[Images with keypoint coordinates]
• • • •

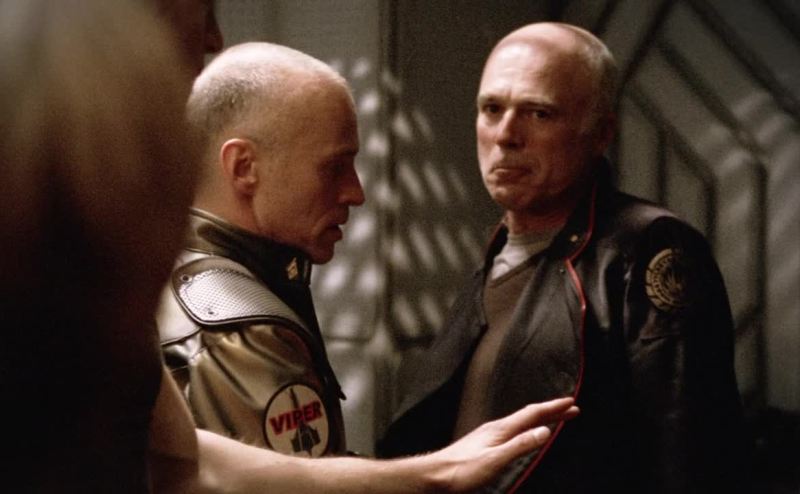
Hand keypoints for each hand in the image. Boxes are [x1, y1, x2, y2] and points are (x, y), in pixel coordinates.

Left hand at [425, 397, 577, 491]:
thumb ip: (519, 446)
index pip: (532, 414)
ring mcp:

• • • •

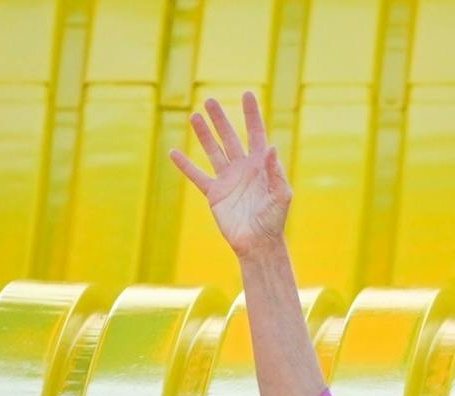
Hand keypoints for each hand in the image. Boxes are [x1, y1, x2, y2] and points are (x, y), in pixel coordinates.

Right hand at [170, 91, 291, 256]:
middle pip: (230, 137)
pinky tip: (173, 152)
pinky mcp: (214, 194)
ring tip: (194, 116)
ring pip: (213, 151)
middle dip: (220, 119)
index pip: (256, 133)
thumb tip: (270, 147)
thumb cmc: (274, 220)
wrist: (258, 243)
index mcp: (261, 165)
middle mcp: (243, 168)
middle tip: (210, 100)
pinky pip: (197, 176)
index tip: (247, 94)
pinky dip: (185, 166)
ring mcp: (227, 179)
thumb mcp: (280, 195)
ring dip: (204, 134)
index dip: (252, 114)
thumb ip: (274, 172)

• • • •

» **TRY IT**
Only the lines above starting at the line that holds "pinky dip: (185, 166)" and ending at the line that holds "thumb ip: (274, 172)" are to be repeated, exactly and in full.

» **RESPONSE AREA**
pinky dip: (185, 166)
ring mcp: (227, 179)
thumb mcp: (280, 195)
ring dip: (204, 134)
index dip: (252, 114)
thumb ip: (274, 172)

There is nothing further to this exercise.